Second, it saves your mental and emotional energy so you can spend those on other things. I once heard an interview with Seth Godin in which he posited that if you did the same routine every morning and ate the same thing for breakfast and lunch every day, you were actually saving your mental capacity for the things you want to spend your higher-level thinking capacity on. The idea was to avoid fatiguing your mind by having to make a decision you don’t need to make. So, a routine can help you save energy.

Third, it’s a way to start and stick to healthy habits. The book The Power of Habit by Charles Duhigg introduces the concept of “keystone habits” like making your bed and exercising daily. These keystone habits are important because they are often correlated with other beneficial habits and behaviors; they create “a structure that helps other habits to flourish.” For instance, if you exercise regularly, you will probably have a better diet and better sleep, allowing you to feel better and more rested and get through the day with increased stamina.

Fourth, routines can help us feel good. For instance, if you exercise or meditate as part of your routine, you are probably starting (or ending) the day feeling a sense of accomplishment and satisfaction that you did something good for yourself. That sets you up for a different kind of day.

Fifth, a routine can help you carve out time for yourself that otherwise might be scarce. A lot of people, particularly a lot of women, spend most of their days giving and doing for others. While this can be fantastic for the people around them, it can also be draining for them. Unless you purposely build into your day some time to refill your well, you may be likely to have a chance to refill it at other times throughout the day. The later it gets in the day, the less the likelihood of that happening. Over the span of a week or a month or a year, or years (!), this can cause real depletion, low energy, depression, even exhaustion. If you commit to building in as little as ten minutes for yourself, your day will go differently.
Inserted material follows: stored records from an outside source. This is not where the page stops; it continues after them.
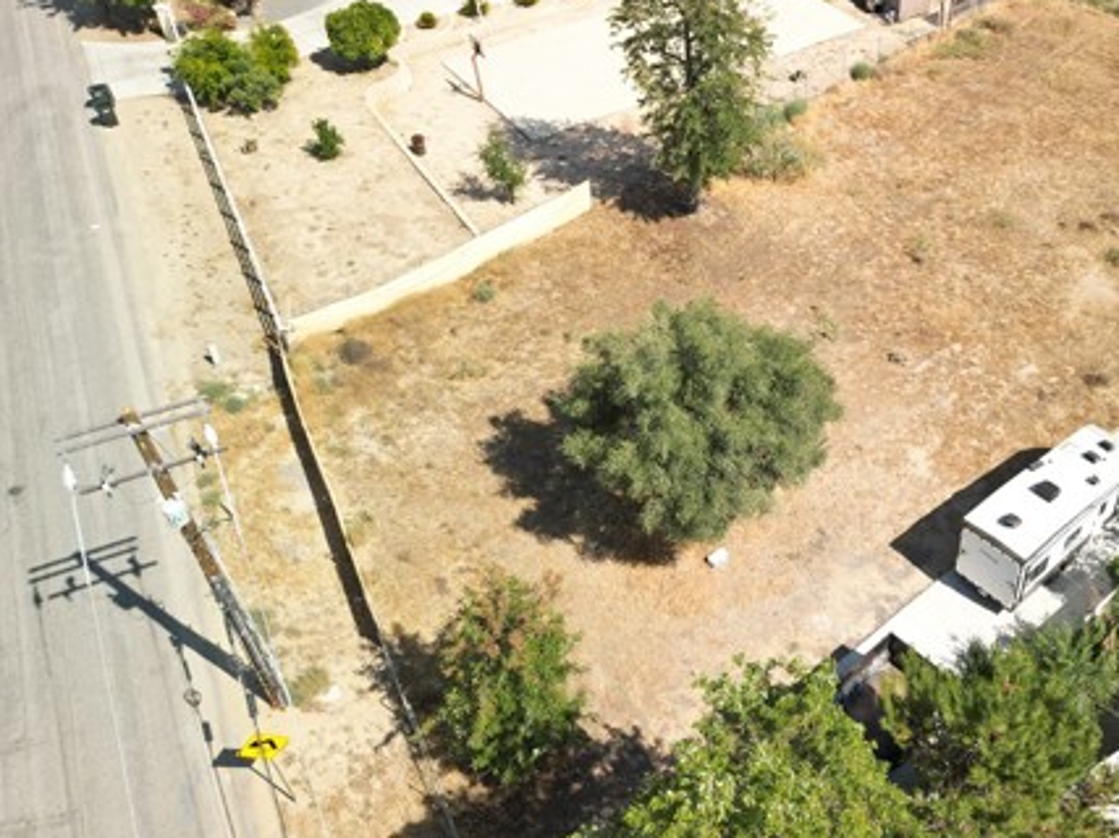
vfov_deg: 39.6
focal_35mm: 36
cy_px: 406
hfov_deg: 49.4
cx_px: 833
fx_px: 1163
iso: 100
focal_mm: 6.72
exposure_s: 1/100
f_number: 1.7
There are as many ways to set yourself up for success as stars in the sky. It really doesn’t matter what you do, when you do it or how you do it. It matters that you do it. It also preserves time for you, which you need in order to live a healthy, happy, fulfilling life. And setting yourself up for success means that you will also feel the impact in the way you approach and the quality of your relationships, your family life, your work or career, your finances and beyond.

But enough about habits of doing. Let’s talk about habits of thinking and feeling.

Part of being a happy human is understanding that you have incredible imaginative capacity. And using it.

Ask yourself:

When was the last time I really used my imagination just for fun?

If the answer is not very recently, it’s probably time to warm it back up. Let’s give it a go.

What if, as part of your daily routine, you built in the opportunity to think and feel on purpose?

Here’s a list to start with. Feel free to expand it to include your own questions. But most of all, say the questions and answers out loud so you can really be honest.

What would you want to think and feel?

What would you want to imagine?

What would you want to dream about?

What would you want to appreciate?

What would you want to create?

What would you want to celebrate?

What would you want to bask in?

Now step back.

As you spoke your answers to the questions, did you come to any realizations about what you are normally thinking and feeling? Do you have routines of thinking and feeling that aren’t serving you?

Do you notice anything missing in your life, now that you look back and see what you would want to think and feel?

What would your life look like and feel like if you were thinking and feeling those things more often, perhaps even every day? What if you established your own thought-routine or feeling-routing that you do daily?

A new habit or a new routine starts with a decision. With action. Is there one thought, word or action you can take to put yourself on that path right now? What one thing can you do daily that will help you move your life forward?

Go for it! And remember, you can always engage your imagination if you get stuck.